While ISIS recruitment efforts of Westerners is well-documented, less has been written about the other side.
Ever since reports about him began circulating early this month, Matson said many fellow U.S. veterans have reached out asking how they too can come to Syria to fight.
“Veterans did their tours of Iraq. To watch Mosul fall — and to see all that we paid to bring democracy to Iraq fall apart — is hard,” Matson said from a Kurdish military base in northeastern Syria. “Many other veterans are upset.”
The conflict that began in Syria and has now spread into Iraq has been brutal. Tens of thousands have been killed, and hundreds of thousands of men, women and children are on the run. The militant group is holding thousands hostage inside ISIS territory, where it has revived the practice of slavery. Prospects for any rescue are bleak.
Matson recently posted a message to his Facebook page, urging prospective fighters to “be patient as the outcry to join the fight is immense.”

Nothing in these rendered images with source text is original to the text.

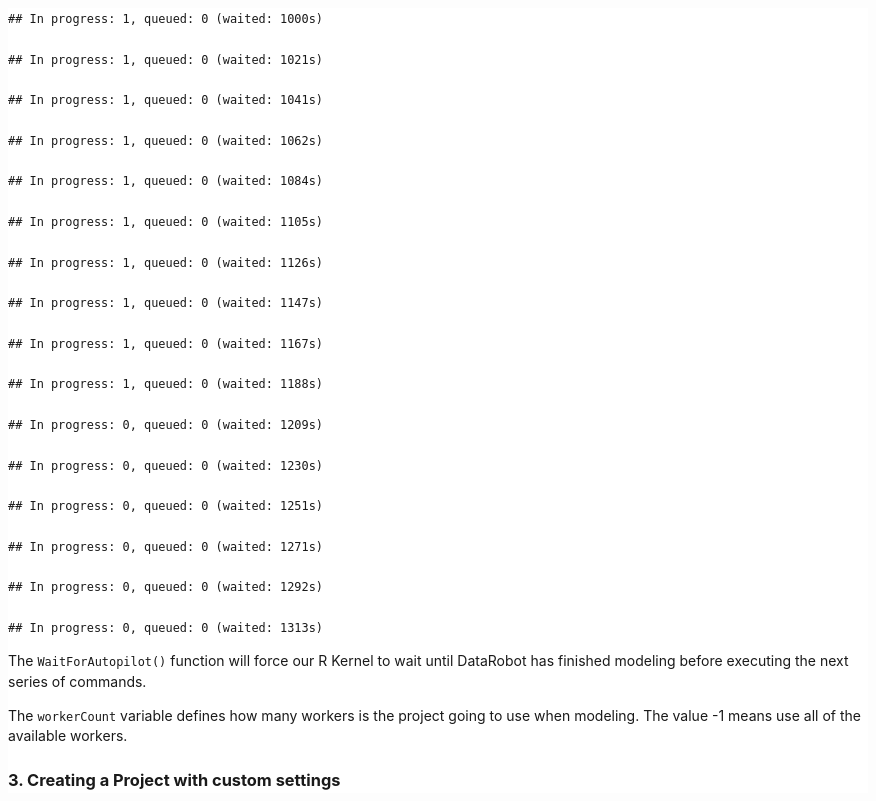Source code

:     ## In progress: 1, queued: 0 (waited: 1000s)

    ## In progress: 1, queued: 0 (waited: 1021s)

    ## In progress: 1, queued: 0 (waited: 1041s)

    ## In progress: 1, queued: 0 (waited: 1062s)

    ## In progress: 1, queued: 0 (waited: 1084s)

    ## In progress: 1, queued: 0 (waited: 1105s)

    ## In progress: 1, queued: 0 (waited: 1126s)

    ## In progress: 1, queued: 0 (waited: 1147s)

    ## In progress: 1, queued: 0 (waited: 1167s)

    ## In progress: 1, queued: 0 (waited: 1188s)

    ## In progress: 0, queued: 0 (waited: 1209s)

    ## In progress: 0, queued: 0 (waited: 1230s)

    ## In progress: 0, queued: 0 (waited: 1251s)

    ## In progress: 0, queued: 0 (waited: 1271s)

    ## In progress: 0, queued: 0 (waited: 1292s)

    ## In progress: 0, queued: 0 (waited: 1313s)

The `WaitForAutopilot()` function will force our R Kernel to wait until
DataRobot has finished modeling before executing the next series of
commands.

The `workerCount` variable defines how many workers is the project going
to use when modeling. The value -1 means use all of the available
workers.

### 3\. Creating a Project with custom settings
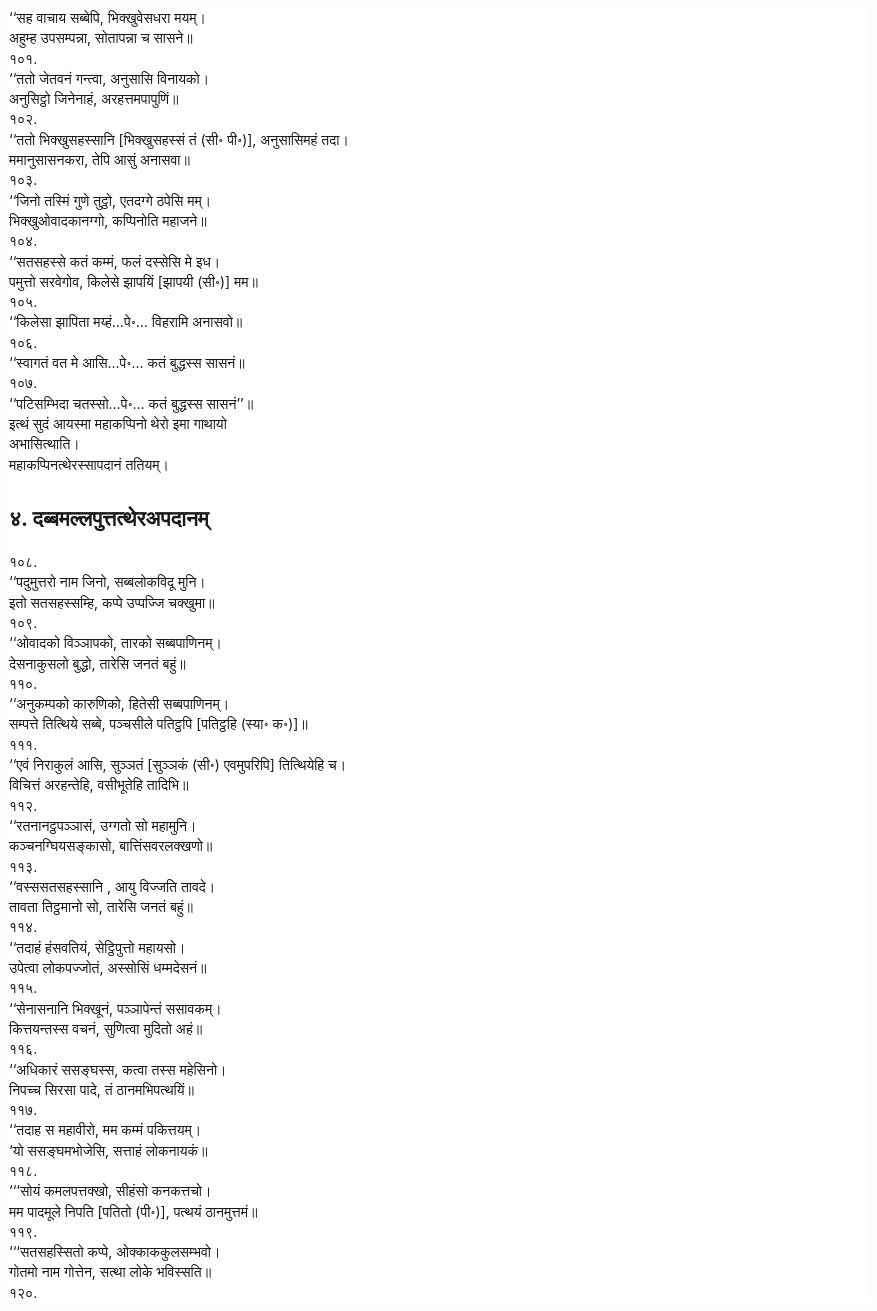 ‘‘सह वाचाय सब्बेपि, भिक्खुवेसधरा मयम्।  
अहुम्ह उपसम्पन्ना, सोतापन्ना च सासने॥  
१०१.  
‘‘ततो जेतवनं गन्त्वा, अनुसासि विनायको।  
अनुसिट्ठो जिनेनाहं, अरहत्तमपापुणिं॥  
१०२.  
‘‘ततो भिक्खुसहस्सानि [भिक्खुसहस्सं तं (सी॰ पी॰)], अनुसासिमहं तदा।  
ममानुसासनकरा, तेपि आसुं अनासवा॥  
१०३.  
‘‘जिनो तस्मिं गुणे तुट्ठो, एतदग्गे ठपेसि मम्।  
भिक्खुओवादकानग्गो, कप्पिनोति महाजने॥  
१०४.  
‘‘सतसहस्से कतं कम्मं, फलं दस्सेसि मे इध।  
पमुत्तो सरवेगोव, किलेसे झापयिं [झापयी (सी॰)] मम॥  
१०५.  
‘‘किलेसा झापिता मय्हं…पे॰… विहरामि अनासवो॥  
१०६.  
‘‘स्वागतं वत मे आसि…पे॰… कतं बुद्धस्स सासनं॥  
१०७.  
‘‘पटिसम्भिदा चतस्सो…पे॰… कतं बुद्धस्स सासनं’’॥  
इत्थं सुदं आयस्मा महाकप्पिनो थेरो इमा गाथायो  
अभासित्थाति।  
महाकप्पिनत्थेरस्सापदानं ततियम्।  


## ४. दब्बमल्लपुत्तत्थेरअपदानम्

१०८.  
‘‘पदुमुत्तरो नाम जिनो, सब्बलोकविदू मुनि।  
इतो सतसहस्सम्हि, कप्पे उप्पज्जि चक्खुमा॥  
१०९.  
‘‘ओवादको विञ्ञापको, तारको सब्बपाणिनम्।  
देसनाकुसलो बुद्धो, तारेसि जनतं बहुं॥  
११०.  
‘‘अनुकम्पको कारुणिको, हितेसी सब्बपाणिनम्।  
सम्पत्ते तित्थिये सब्बे, पञ्चसीले पतिट्ठपि [पतिट्ठहि (स्या॰ क॰)]॥  
१११.  
‘‘एवं निराकुलं आसि, सुञ्ञतं [सुञ्ञकं (सी॰) एवमुपरिपि] तित्थियेहि च।  
विचित्तं अरहन्तेहि, वसीभूतेहि तादिभि॥  
११२.  
‘‘रतनानट्ठपञ्ञासं, उग्गतो सो महामुनि।  
कञ्चनग्घियसङ्कासो, बात्तिंसवरलक्खणो॥  
११३.  
‘‘वस्ससतसहस्सानि , आयु विज्जति तावदे।  
तावता तिट्ठमानो सो, तारेसि जनतं बहुं॥  
११४.  
‘‘तदाहं हंसवतियं, सेट्ठिपुत्तो महायसो।  
उपेत्वा लोकपज्जोतं, अस्सोसिं धम्मदेसनं॥  
११५.  
‘‘सेनासनानि भिक्खूनं, पञ्ञापेन्तं ससावकम्।  
कित्तयन्तस्स वचनं, सुणित्वा मुदितो अहं॥  
११६.  
‘‘अधिकारं ससङ्घस्स, कत्वा तस्स महेसिनो।  
निपच्च सिरसा पादे, तं ठानमभिपत्थयिं॥  
११७.  
‘‘तदाह स महावीरो, मम कम्मं पकित्तयम्।  
‘यो ससङ्घमभोजेसि, सत्ताहं लोकनायकं॥  
११८.  
‘‘‘सोयं कमलपत्तक्खो, सीहंसो कनकत्तचो।  
मम पादमूले निपति [पतितो (पी॰)], पत्थयं ठानमुत्तमं॥  
११९.  
‘‘‘सतसहस्सितो कप्पे, ओक्काककुलसम्भवो।  
गोतमो नाम गोत्तेन, सत्था लोके भविस्सति॥  
१२०.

Currently, there are only four known Americans fighting alongside the Kurds in northeastern Syria, according to Kurdish journalist Sinan Cudi. But Matson expects many more to be on their way. “They’re coming,” he said.
Matson had been working odd jobs in Wisconsin — most recently for a food packaging company — when ISIS began its rampage through northern Iraq.
“They were killing Christians, so many innocent people, driving minorities out of their homes,” he recalled.
When ISIS beheaded the American journalist James Foley in August, Matson decided to go to Syria to fight the radical group. And getting there was surprisingly easy. Matson simply combed the Internet to find groups he could join in the battle and eventually settled on the Kurdish group known as YPG.
The YPG had been fighting to push the radical militants from the Kurdish northeast of the country since 2013. Since mid-September, its fighters, who number both men and women, have gained international attention by taking a stand against the more heavily armed ISIS fighters in the town of Kobani.
With just a pair of boots, a change of clothes and five sticks of deodorant in his bag — “I wanted to be prepared,” he said — Matson boarded a flight from Chicago to Istanbul, the gateway for many foreigners who have crossed into Syria to fight.
Rather than continue to the southern province of Hatay, a popular destination for prospective jihadis, he set off for the southeastern city of Diyarbakir, the so-called Kurdish capital of Turkey. Once there, he met the YPG contacts he had met online, who took him across the border — and into the war.
Soon after, Matson was struck by an ISIS mortar which caused minor injuries to his foot and eye and was brought to a hospital. Despite the language barrier, Kurdish families came to check on him and other wounded soldiers every day, eating dinner with them as if they were part of “a big, extended family.”